O sea que con los 4 atmos que tienes sería un 9.1 y podrás añadir dos atmos más con las salidas adicionales preamplificadas. Es asi? Porque me pierdo. El .2 significa que se pueden poner dos subs, no?

yo tengo un ampli pionner vsx 920, 7.1: Lo puedo upgradear a atmos?
 
Una configuración 7.1.4 de Atmos significa 7 canales horizontales (los de toda la vida), 1 subwoofer y 4 canales verticales. El 7.4.4 de Michel significa que tiene 4 subwoofers.

Para la configuración más básica de Atmos, 5.1.2, se necesita un receptor 7.1 compatible con Atmos, que no es el caso de tu Pioneer.
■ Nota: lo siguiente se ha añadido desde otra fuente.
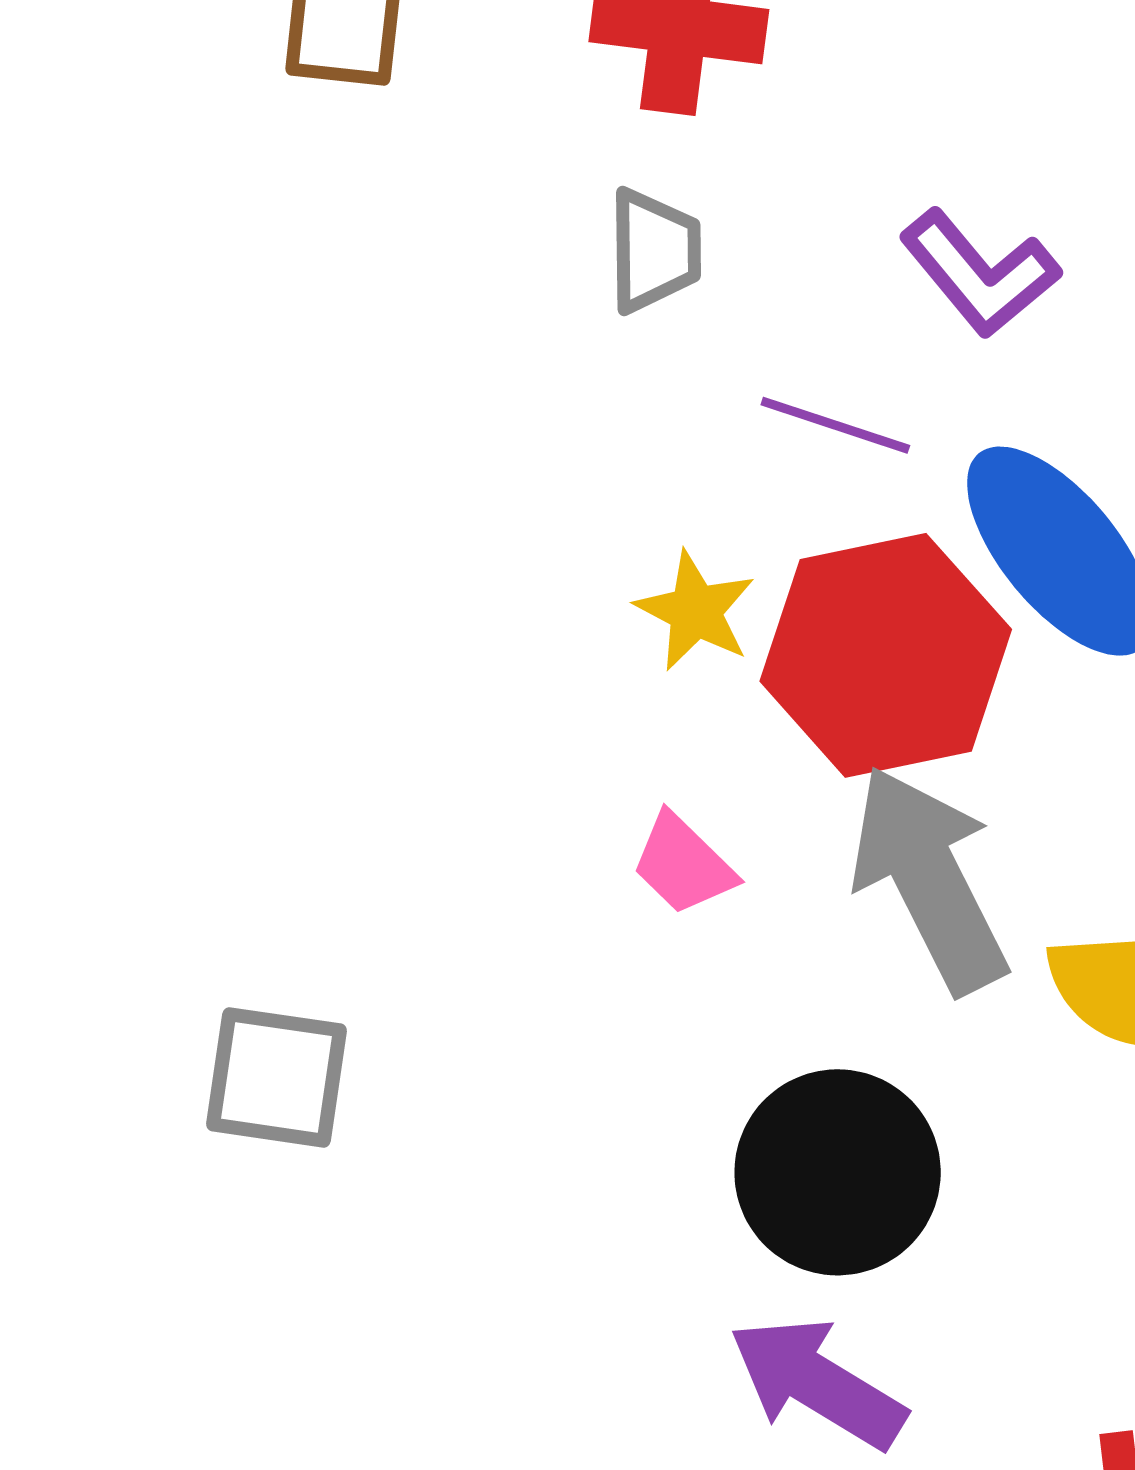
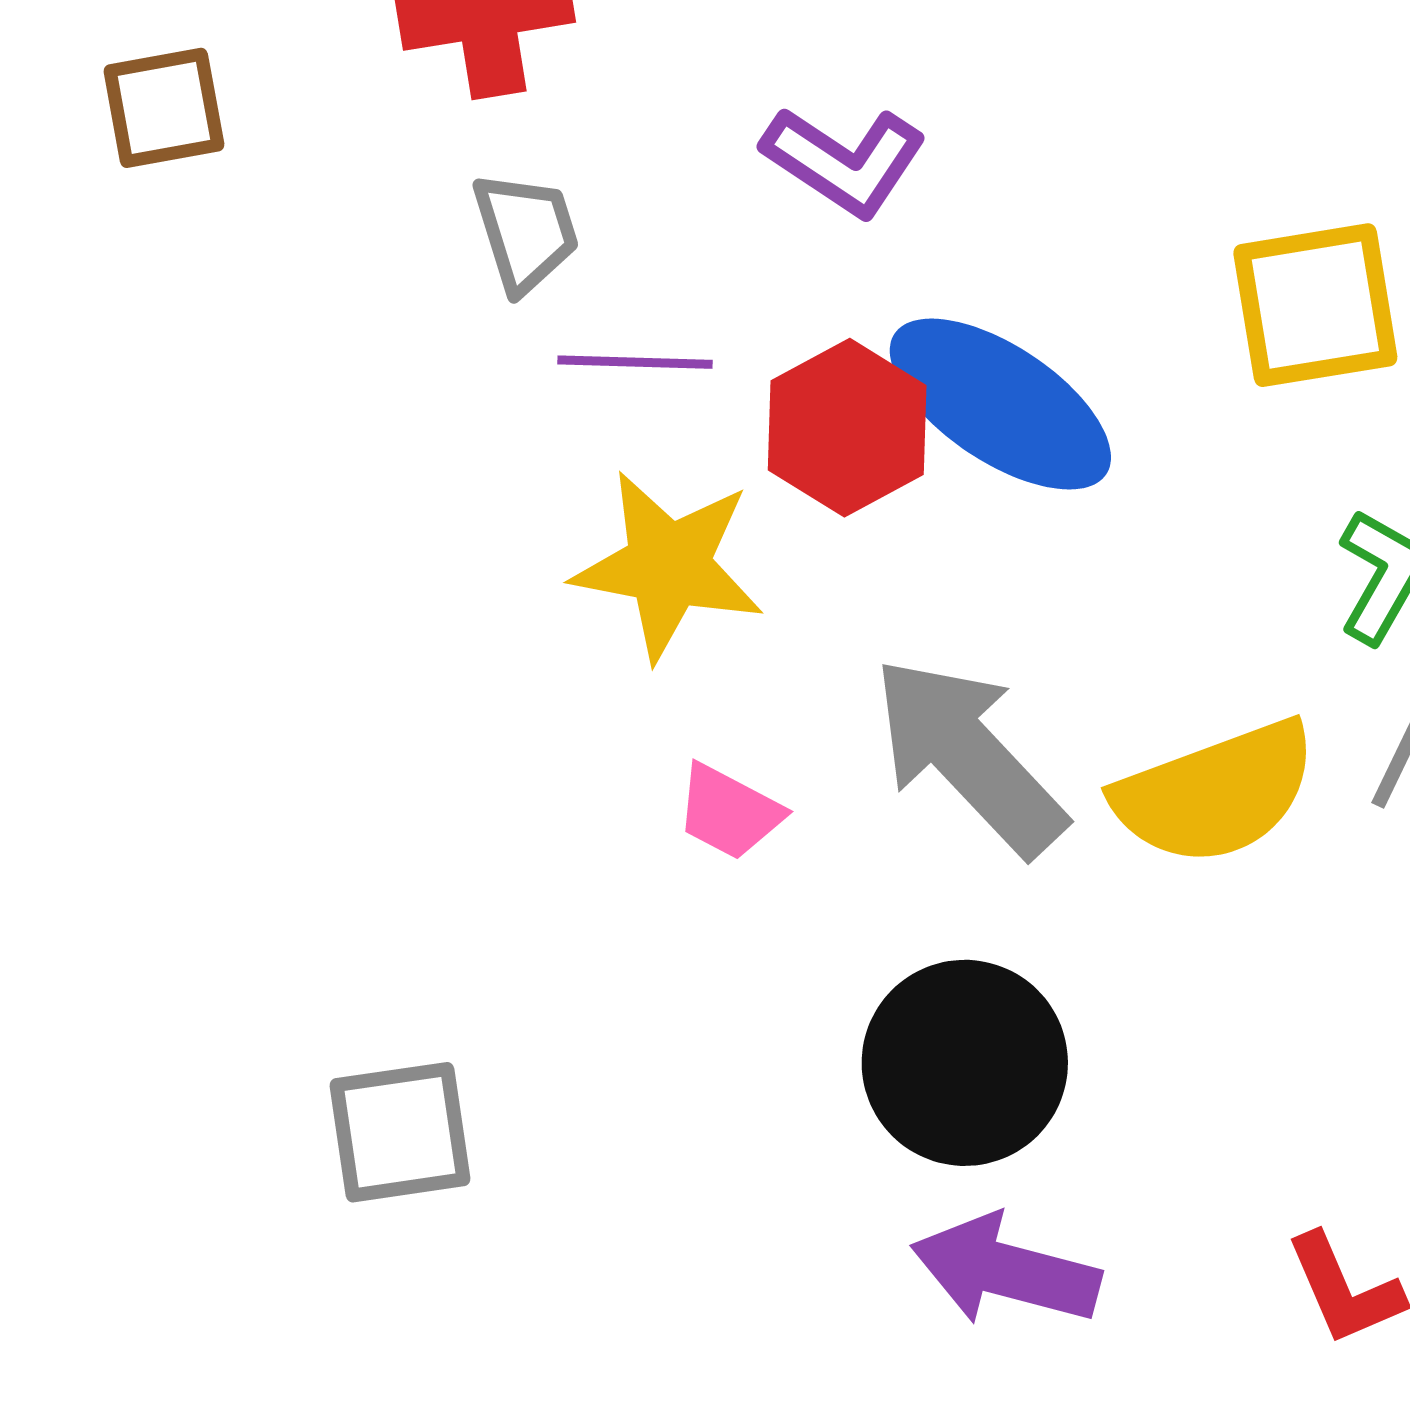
purple line: (835, 425) -> (635, 362), moved
yellow star: (695, 611) -> (668, 566), size x1.6
red hexagon: (886, 655) -> (847, 428), moved, size x0.7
Solo algunos receptores de 2014 y 2015 son compatibles con Dolby Atmos, y tampoco puedes aprovechar la amplificación de tu receptor con un procesador o receptor adicional si no tienes entradas de previo.

Si quisieras algo más fastuoso que un 5.1.2 como por ejemplo un 7.2.4 entonces se requiere un receptor 11.2 de los cuales 7 canales irán en los laterales y 4 en el techo u orientados al techo.

El receptor que tiene Michel es capaz de manejar un 11.2 apto para Atmos en 7.2.4 pero solo tiene amplificación interna para 9 canales (los subwoofer ya llevan su propia amplificación) por lo que para llegar a ese 11.2 ó 7.2.4 se necesita un amplificador estéreo adicional conectado a la salida de previo del receptor.
 
michel, especifica un poco más lo que tienes montado. Tu ampli es un 11.2, con dos canales más preamplificados.
Significa que puedes poner como máximo, qué? Si tienes un central , dos frontales, dos o cuatro traseros y un sub, eso viene a ser un 7.1.
O sea que con los 4 atmos que tienes sería un 9.1 y podrás añadir dos atmos más con las salidas adicionales preamplificadas. Es asi? Porque me pierdo. El .2 significa que se pueden poner dos subs, no?

yo tengo un ampli pionner vsx 920, 7.1: Lo puedo upgradear a atmos?


En el marnatz que tengo tengo asi

7,4,4

y como etapa adcon multicanal 7 canales

bien tengo 4 sub hum pasado por la etapa

resto 3 que faltan tengo el central y dos de los atmos traseros que lo piden el marantz asi

saludso
 
O lo escuchas en Atmos, o lo ves en 3D. Las dos cosas, no.

Dan ganas de hacerse un pastiche con ambos Blu-ray's.
 
Lo peor es que el Ultra HD Blu-ray no lo solucionará porque en su estándar no se contempla nada de 3D.